O casal ficou encantado por na Austrália poder casar-se tanto numa cerimónia religiosa como numa cerimónia civil, disse ela.
E então, uma década depois, um raio de sol surpreendente entrou em suas vidas.
Tamanha foi a alegria com o nascimento de Matilda que decidiram ter outro filho. Agora, a irmã mais nova de Matilda, Summer, que também esteve nas celebrações do Hanukah com sua família no domingo, Ele é deixado em uma casa que de repente escureceu.
A vibrante presença física da pequena Matilda desapareceu, disse o rabino, mas seu espírito continua sendo uma obrigação ativa para com os vivos.

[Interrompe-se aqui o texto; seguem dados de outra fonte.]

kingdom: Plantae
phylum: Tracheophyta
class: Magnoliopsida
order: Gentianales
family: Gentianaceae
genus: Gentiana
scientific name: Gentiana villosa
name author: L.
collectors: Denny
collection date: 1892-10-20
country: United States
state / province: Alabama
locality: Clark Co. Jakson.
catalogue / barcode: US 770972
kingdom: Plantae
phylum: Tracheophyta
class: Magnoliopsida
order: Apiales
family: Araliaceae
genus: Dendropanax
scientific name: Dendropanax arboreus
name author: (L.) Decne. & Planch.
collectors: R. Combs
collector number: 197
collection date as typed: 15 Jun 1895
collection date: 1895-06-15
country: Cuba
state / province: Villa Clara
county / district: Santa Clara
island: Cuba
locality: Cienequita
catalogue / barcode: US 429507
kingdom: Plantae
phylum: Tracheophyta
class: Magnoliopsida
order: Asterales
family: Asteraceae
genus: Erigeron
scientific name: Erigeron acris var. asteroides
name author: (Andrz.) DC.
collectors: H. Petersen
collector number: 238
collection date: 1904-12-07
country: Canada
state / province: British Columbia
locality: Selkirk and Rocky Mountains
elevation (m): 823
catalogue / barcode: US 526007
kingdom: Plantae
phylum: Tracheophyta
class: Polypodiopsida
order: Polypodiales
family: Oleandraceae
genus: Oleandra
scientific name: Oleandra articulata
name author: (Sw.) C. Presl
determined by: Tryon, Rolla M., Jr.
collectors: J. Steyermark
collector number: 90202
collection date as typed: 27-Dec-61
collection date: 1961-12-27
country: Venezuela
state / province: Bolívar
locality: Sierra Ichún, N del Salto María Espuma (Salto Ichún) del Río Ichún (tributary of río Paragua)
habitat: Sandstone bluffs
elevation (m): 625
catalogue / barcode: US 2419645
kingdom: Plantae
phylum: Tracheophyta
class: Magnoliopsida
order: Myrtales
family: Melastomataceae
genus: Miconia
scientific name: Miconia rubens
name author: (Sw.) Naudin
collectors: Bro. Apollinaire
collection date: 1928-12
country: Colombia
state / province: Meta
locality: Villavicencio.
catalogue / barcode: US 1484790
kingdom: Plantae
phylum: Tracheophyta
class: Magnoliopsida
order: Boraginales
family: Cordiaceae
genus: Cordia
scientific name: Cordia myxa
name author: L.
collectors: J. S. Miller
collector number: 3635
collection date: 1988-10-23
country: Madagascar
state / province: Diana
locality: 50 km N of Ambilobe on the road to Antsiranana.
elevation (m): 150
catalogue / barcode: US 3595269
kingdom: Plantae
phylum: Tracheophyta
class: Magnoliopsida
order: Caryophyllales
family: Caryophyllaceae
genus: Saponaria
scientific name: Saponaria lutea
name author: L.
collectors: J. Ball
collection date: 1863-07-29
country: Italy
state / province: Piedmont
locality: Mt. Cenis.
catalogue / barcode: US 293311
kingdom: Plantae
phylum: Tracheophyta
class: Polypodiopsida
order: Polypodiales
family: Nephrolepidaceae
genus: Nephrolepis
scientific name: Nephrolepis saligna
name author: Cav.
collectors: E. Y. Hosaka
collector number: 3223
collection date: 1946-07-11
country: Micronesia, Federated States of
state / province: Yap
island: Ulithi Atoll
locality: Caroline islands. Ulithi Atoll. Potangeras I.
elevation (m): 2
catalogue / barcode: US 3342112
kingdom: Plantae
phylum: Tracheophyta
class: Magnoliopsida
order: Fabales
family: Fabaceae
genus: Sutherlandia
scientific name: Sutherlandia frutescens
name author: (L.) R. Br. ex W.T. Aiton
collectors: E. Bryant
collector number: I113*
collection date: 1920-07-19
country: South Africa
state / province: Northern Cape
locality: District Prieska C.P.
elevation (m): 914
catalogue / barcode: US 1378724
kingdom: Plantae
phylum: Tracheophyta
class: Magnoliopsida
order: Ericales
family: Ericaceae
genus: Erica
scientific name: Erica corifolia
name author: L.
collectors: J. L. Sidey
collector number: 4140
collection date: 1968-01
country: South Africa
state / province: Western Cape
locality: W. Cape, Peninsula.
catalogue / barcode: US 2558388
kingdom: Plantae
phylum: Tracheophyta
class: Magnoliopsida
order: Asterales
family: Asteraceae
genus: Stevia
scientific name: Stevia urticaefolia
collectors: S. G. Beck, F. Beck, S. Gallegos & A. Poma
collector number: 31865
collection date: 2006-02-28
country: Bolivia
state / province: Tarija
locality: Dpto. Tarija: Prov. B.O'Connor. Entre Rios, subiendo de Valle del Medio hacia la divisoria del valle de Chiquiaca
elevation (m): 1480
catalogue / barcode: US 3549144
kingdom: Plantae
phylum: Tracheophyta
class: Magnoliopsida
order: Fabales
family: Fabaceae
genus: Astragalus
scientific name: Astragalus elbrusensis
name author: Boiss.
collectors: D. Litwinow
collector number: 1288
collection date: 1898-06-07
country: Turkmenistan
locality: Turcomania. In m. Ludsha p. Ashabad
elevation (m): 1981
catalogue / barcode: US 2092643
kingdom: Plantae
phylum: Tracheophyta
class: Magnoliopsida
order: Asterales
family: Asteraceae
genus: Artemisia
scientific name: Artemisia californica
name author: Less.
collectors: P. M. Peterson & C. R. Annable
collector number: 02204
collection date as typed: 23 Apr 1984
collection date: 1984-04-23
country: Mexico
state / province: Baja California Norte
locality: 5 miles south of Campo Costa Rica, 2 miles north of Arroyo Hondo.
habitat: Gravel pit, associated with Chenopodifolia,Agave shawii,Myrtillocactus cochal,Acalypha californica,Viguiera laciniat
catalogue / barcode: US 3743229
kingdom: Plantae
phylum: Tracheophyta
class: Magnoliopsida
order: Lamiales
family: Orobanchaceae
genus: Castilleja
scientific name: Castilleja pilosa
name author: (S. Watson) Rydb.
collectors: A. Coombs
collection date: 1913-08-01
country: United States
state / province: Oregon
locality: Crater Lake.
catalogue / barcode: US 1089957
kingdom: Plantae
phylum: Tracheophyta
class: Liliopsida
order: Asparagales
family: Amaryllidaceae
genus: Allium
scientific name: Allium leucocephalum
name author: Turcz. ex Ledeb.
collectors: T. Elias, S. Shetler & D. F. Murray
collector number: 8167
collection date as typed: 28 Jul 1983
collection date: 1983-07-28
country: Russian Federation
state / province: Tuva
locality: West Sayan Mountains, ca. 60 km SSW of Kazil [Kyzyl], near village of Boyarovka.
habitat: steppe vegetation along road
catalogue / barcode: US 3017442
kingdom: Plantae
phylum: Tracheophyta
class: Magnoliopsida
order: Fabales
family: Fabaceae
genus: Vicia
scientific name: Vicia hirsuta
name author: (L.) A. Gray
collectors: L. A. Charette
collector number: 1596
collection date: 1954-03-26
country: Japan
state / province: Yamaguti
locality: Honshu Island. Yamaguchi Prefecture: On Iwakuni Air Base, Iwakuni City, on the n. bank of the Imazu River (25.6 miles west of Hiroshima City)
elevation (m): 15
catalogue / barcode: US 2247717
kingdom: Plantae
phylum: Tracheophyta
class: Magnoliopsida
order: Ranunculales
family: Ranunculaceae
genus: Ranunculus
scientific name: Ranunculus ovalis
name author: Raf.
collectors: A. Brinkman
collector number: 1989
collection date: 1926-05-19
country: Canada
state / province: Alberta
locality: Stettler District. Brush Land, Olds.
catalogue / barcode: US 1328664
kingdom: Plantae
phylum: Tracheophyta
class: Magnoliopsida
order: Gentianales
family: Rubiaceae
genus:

“Vemos coisas que podemos tocar, sentir, pesar, mas há muito mais coisas que não podem ser vistas a olho nu”, disse ele. “E o espírito está aqui e permanece aqui e nunca será levado embora. Torna-se obrigação de cada um de nós que fomos tocados por Matilda ver como podemos permitir que sua vida seja vivida e não permitir aqueles que a roubaram dela.
O funeral de Matilda foi o segundo realizado na quinta-feira em Chevra Kadisha. Horas antes, a funerária estava repleta de pessoas em luto por Alex Kleytman, um homem que sobreviveu ao Holocausto na Ucrânia, mas não à farsa de domingo na Austrália.
Muitos dos enlutados no serviço religioso de Matilda estavam se preparando para assistir a outro serviço religioso em Chabad de Bondi à tarde – o do bisavô Tibor Weitzen, 78, que também morreu no ataque.
Em Melbourne, o funeral de outra vítima do ataque, Reuven Morrison, aconteceu na noite de quinta-feira. Sua filha, Sheina Gutnick, já o havia identificado como o homem visto em imagens amplamente divulgadas jogando um tijolo em um dos agressores.
Morrison foi lembrado como um homem devoto, um “mestre” da língua e dedicado à comunidade judaica russa, e à sua filha e netos, de quem sentiu uma alegria “incomparável”.
Ele também foi lembrado por sua bravura em seus momentos finais.
“O leão não tem nada a temer, por isso pode dar-se ao luxo de ser corajoso”, disse o rabino Moshe Gutnick.
“A verdadeira bravura é quando uma pessoa está com medo, quando as probabilidades estão contra você, quando há obstáculos diante de você, e ainda assim você se levanta e segue em frente, e faz as coisas incríveis que todos vimos no vídeo.”
Outras quatro vítimas de domingo serão enterradas na sexta-feira: Boris e Sofia Gurman, que perderam a vida ao tentar deter um dos atiradores, Boris Tetleroyd e Edith Brutman.